GIVEN RECORDS START

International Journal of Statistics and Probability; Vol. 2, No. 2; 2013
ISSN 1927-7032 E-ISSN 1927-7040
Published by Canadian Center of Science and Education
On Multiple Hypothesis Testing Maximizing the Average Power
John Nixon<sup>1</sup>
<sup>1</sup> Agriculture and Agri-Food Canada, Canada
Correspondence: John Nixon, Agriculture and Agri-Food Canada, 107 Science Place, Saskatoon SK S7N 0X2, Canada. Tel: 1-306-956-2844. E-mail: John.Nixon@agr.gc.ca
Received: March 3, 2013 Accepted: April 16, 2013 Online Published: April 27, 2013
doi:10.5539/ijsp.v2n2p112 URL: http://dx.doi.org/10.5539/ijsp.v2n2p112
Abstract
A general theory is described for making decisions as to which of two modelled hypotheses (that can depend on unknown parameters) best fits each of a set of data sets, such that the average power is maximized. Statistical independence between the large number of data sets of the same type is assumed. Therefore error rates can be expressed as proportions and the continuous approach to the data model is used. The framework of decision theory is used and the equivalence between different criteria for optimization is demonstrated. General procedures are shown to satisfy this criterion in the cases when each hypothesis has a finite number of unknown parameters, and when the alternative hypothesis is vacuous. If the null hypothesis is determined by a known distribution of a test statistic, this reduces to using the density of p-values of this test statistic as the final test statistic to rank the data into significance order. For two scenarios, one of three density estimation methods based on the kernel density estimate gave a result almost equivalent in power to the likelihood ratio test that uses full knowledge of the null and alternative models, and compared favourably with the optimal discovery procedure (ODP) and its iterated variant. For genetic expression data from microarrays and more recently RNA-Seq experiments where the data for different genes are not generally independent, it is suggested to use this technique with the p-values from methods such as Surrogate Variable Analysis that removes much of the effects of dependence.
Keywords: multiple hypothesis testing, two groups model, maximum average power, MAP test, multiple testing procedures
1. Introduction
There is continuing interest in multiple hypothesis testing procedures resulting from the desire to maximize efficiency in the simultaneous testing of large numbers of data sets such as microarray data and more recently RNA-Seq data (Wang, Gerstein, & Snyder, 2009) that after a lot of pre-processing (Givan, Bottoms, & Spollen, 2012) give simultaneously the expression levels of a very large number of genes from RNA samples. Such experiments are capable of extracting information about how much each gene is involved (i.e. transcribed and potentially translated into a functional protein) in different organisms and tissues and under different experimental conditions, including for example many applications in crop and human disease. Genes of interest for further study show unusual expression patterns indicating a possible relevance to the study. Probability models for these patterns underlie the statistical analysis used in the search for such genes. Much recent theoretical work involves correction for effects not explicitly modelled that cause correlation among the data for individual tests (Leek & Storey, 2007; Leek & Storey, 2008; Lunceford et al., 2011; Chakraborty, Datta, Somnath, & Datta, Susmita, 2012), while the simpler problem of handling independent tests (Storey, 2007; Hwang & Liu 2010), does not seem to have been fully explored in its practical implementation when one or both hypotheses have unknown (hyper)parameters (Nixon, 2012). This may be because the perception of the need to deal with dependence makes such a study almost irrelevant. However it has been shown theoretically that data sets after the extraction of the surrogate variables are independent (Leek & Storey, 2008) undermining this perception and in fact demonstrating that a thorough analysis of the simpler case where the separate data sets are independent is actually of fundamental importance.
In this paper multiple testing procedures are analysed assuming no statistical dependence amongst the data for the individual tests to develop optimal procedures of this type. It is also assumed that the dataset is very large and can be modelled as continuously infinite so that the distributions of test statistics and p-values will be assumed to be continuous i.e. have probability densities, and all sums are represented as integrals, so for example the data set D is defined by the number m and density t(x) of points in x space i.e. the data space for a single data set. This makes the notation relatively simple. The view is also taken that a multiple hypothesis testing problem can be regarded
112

GIVEN RECORDS END

TASK PROMPT
Repeat the entries above exactly, beginning at their first line and ending with the line that contains "<sup>1</sup> Agriculture and", with nothing added.

SOLUTION TO THIS TASK
International Journal of Statistics and Probability; Vol. 2, No. 2; 2013
ISSN 1927-7032 E-ISSN 1927-7040
Published by Canadian Center of Science and Education
On Multiple Hypothesis Testing Maximizing the Average Power
John Nixon<sup>1</sup>
<sup>1</sup> Agriculture and Agri-Food Canada, Canada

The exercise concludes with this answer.